Su victoria pírrica significó la retirada total de Villa hacia Aguascalientes y el triunfo del carrancismo. Hoy esta localidad lleva su nombre y hay placas en el lugar donde perdió la extremidad. Tras la tragedia, los diarios apuntaron su heroísmo y estoicismo, mientras se burlaban del héroe norteño: “La embestida fue colosal; pero Álvaro Obregón, el domador de fieras zapato-villistas, descargó muy fuerte su látigo, tan fuerte, que el tigre chihuahuense, espalda al domador, se fugó dejando en la arena a sus cachorros”.
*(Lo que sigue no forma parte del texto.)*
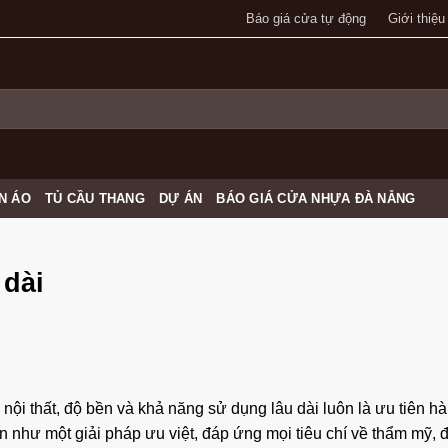
Báo giá cửa tự động
Giới thiệu
N ÁO
TỦ CẦU THANG
DỰ ÁN
BÁO GIÁ CỬA NHỰA ĐÀ NẴNG
 dài
a nội thất, độ bền và khả năng sử dụng lâu dài luôn là ưu tiên h
n như một giải pháp ưu việt, đáp ứng mọi tiêu chí về thẩm mỹ, 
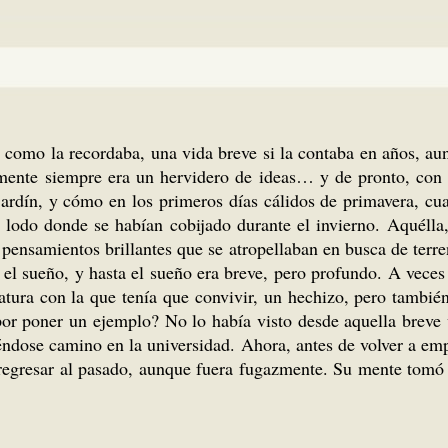
y como la recordaba, una vida breve si la contaba en años, a
mente siempre era un hervidero de ideas… y de pronto, con s
ardín, y cómo en los primeros días cálidos de primavera, cua
l lodo donde se habían cobijado durante el invierno. Aquélla
 pensamientos brillantes que se atropellaban en busca de terr
el sueño, y hasta el sueño era breve, pero profundo. A veces
tura con la que tenía que convivir, un hechizo, pero también
 por poner un ejemplo? No lo había visto desde aquella breve
ndose camino en la universidad. Ahora, antes de volver a empe
e regresar al pasado, aunque fuera fugazmente. Su mente tomó a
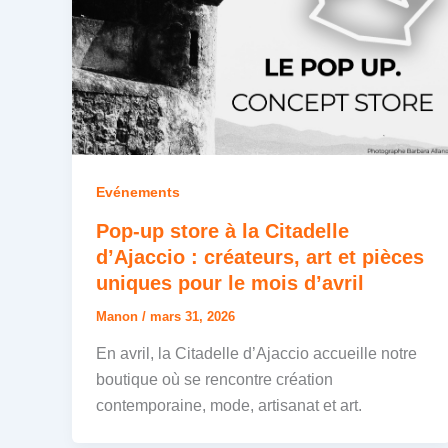
Evénements
Pop-up store à la Citadelle
d’Ajaccio : créateurs, art et pièces
uniques pour le mois d’avril
Manon
/
mars 31, 2026
En avril, la Citadelle d’Ajaccio accueille notre
boutique où se rencontre création
contemporaine, mode, artisanat et art.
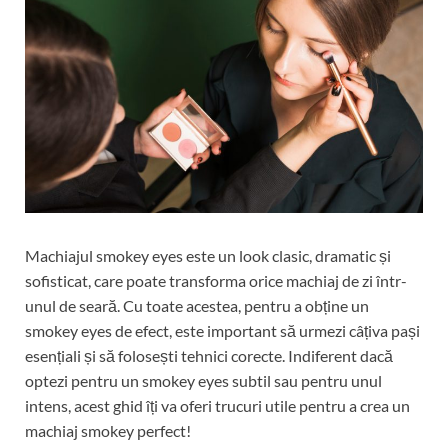
Machiajul smokey eyes este un look clasic, dramatic și
sofisticat, care poate transforma orice machiaj de zi într-
unul de seară. Cu toate acestea, pentru a obține un
smokey eyes de efect, este important să urmezi câțiva pași
esențiali și să folosești tehnici corecte. Indiferent dacă
optezi pentru un smokey eyes subtil sau pentru unul
intens, acest ghid îți va oferi trucuri utile pentru a crea un
machiaj smokey perfect!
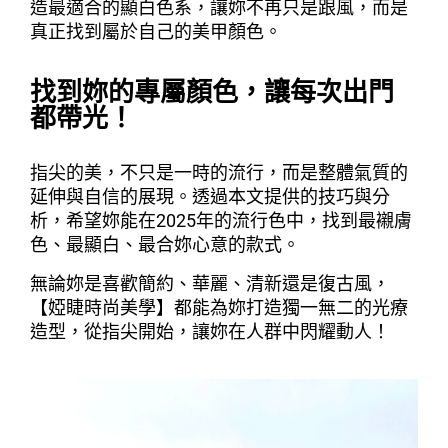
造最適合的顯白色系，讓妳不再只是跟風，而是
真正找到屬於自己的美甲顏色。
找到妳的專屬顏色，讓每次出門
都帶光！
指尖的美，不只是一時的流行，而是整體氣質的
延伸與自信的展現。透過本文提供的技巧與分
析，希望妳能在2025年的流行色中，找到最襯膚
色、最顯白、最合妳心意的款式。
無論妳是喜歡簡約、華麗、清新還是復古風，
【婭睫時尚美學】都能為妳打造獨一無二的光療
造型，從指尖開始，讓妳在人群中閃耀動人！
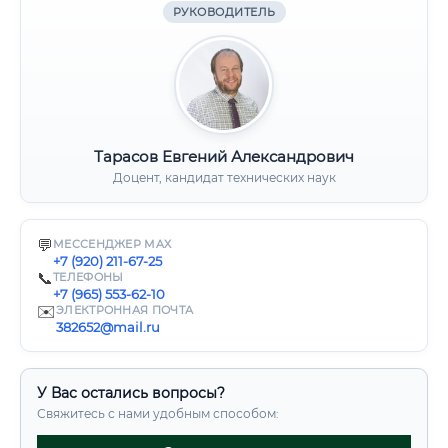
РУКОВОДИТЕЛЬ
Тарасов Евгений Александрович
Доцент, кандидат технических наук
💬
МЕССЕНДЖЕР MAX
+7 (920) 211-67-25
📞
ТЕЛЕФОНЫ
+7 (965) 553-62-10
✉️
ЭЛЕКТРОННАЯ ПОЧТА
382652@mail.ru
У Вас остались вопросы?
Свяжитесь с нами удобным способом:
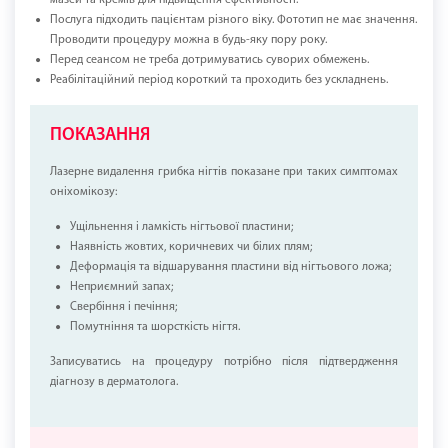
мазей та кремів для підвищення ефективності.
Послуга підходить пацієнтам різного віку. Фототип не має значення.
Проводити процедуру можна в будь-яку пору року.
Перед сеансом не треба дотримуватись суворих обмежень.
Реабілітаційний період короткий та проходить без ускладнень.
ПОКАЗАННЯ
Лазерне видалення грибка нігтів показане при таких симптомах
оніхомікозу:
Ущільнення і ламкість нігтьової пластини;
Наявність жовтих, коричневих чи білих плям;
Деформація та відшарування пластини від нігтьового ложа;
Неприємний запах;
Свербіння і печіння;
Помутніння та шорсткість нігтя.
Записуватись на процедуру потрібно після підтвердження
діагнозу в дерматолога.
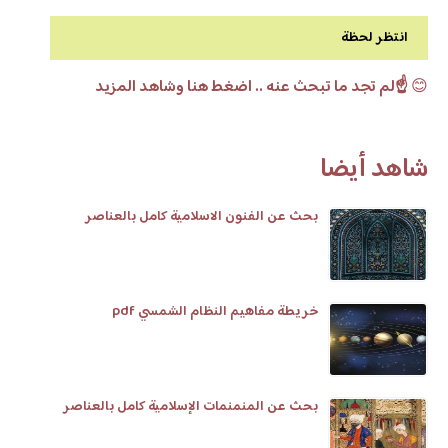
انتظر لحظة
😊
☝️لم تجد ما تبحث عنه .. اضغط هنا وشاهد المزيد
شاهد أيضا
بحث عن الفنون الاسلامية كامل بالعناصر
خريطة مفاهيم النظام الشمسي pdf
بحث عن المنمنمات الإسلامية كامل بالعناصر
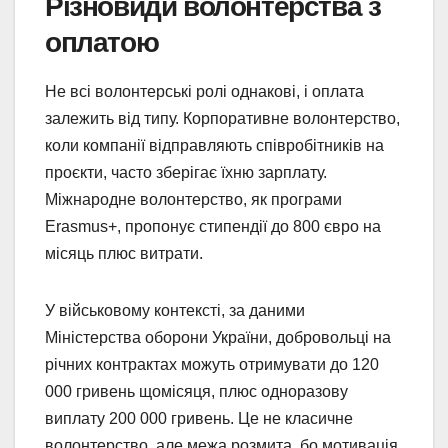
Різновиди волонтерства з
оплатою
Не всі волонтерські ролі однакові, і оплата
залежить від типу. Корпоративне волонтерство,
коли компанії відправляють співробітників на
проєкти, часто зберігає їхню зарплату.
Міжнародне волонтерство, як програми
Erasmus+, пропонує стипендії до 800 євро на
місяць плюс витрати.
У військовому контексті, за даними
Міністерства оборони України, добровольці на
річних контрактах можуть отримувати до 120
000 гривень щомісяця, плюс одноразову
виплату 200 000 гривень. Це не класичне
волонтерство, але межа розмита, бо мотивація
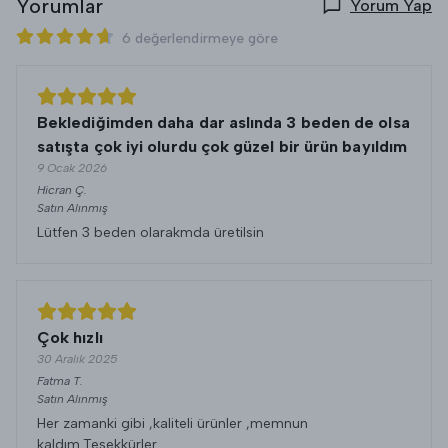
Yorumlar
Yorum Yap
6 değerlendirmeye göre
Beklediğimden daha dar aslında 3 beden de olsa
satışta çok iyi olurdu çok güzel bir ürün bayıldım
9 Ocak 2026
Hicran
Ç.
Satın Alınmış
Lütfen 3 beden olarakmda üretilsin
Çok hızlı
30 Aralık 2025
Fatma
T.
Satın Alınmış
Her zamanki gibi ,kaliteli ürünler ,memnun
kaldım.Teşekkürler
Siete días después del enfrentamiento, Obregón se mostraba al público, tenía apenas 25 años y una carrera política prometedora. Su nuevo aspecto le valió la admiración que lo terminaría encumbrando: “El jefe del cuerpo del ejército del Noroeste, de las fuerzas constitucionalistas, se encuentra convaleciente de la herida que recibió en el combate cerca de La Trinidad (…). Según el fotograbado que de este oficial se publica (se ve) con el brazo derecho amputado, habiéndose tomado la fotografía de dicho jefe en cuanto quedó restablecido. (…) En el rostro del jefe sonorense se nota también una crecida barba, pero no se observan las características de un enfermo agotado, probablemente debido a su magnífica constitución”.

Su extremidad, al adquirir independencia, también tuvo su propia historia; del campo de batalla a un frasco de formol, de ahí a un burdel, luego a un monumento para, finalmente, ser reducida a cenizas.